● **Available records**:
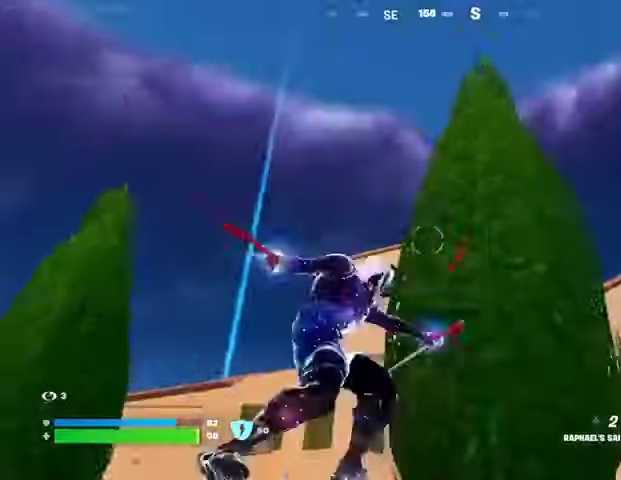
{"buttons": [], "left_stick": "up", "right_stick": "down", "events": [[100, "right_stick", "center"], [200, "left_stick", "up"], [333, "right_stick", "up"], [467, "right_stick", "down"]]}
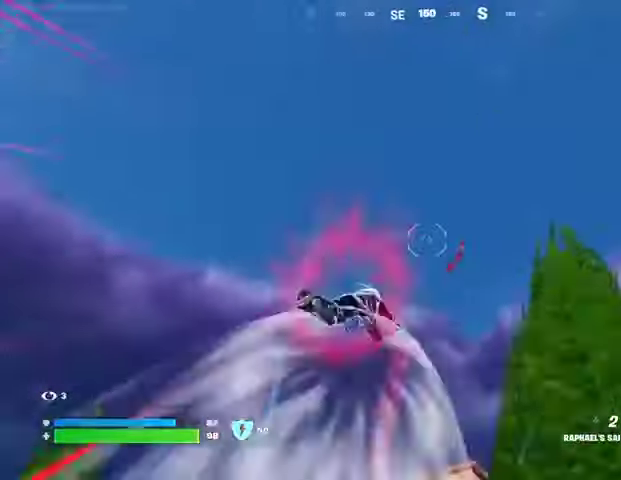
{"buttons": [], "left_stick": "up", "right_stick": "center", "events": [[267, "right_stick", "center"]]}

---

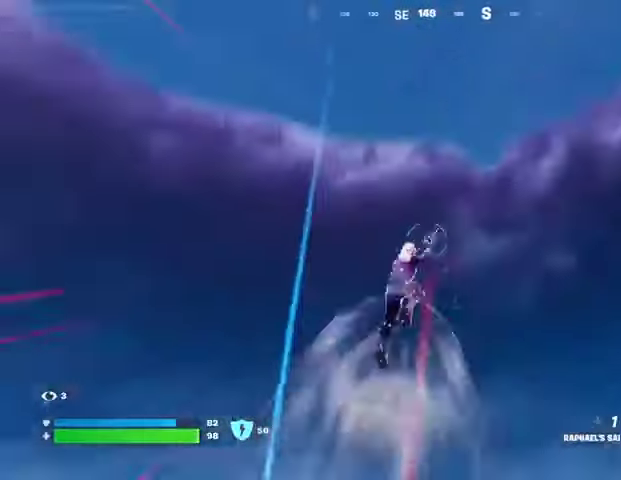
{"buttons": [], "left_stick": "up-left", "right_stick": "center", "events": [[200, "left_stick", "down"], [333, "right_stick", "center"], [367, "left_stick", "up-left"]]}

● **Assigned task**:
Match on "down" and report each line of the data above that has it.

● **Output of the task**:
{"buttons": [], "left_stick": "up", "right_stick": "down", "events": [[100, "right_stick", "center"], [200, "left_stick", "up"], [333, "right_stick", "up"], [467, "right_stick", "down"]]}
{"buttons": [], "left_stick": "up-left", "right_stick": "center", "events": [[200, "left_stick", "down"], [333, "right_stick", "center"], [367, "left_stick", "up-left"]]}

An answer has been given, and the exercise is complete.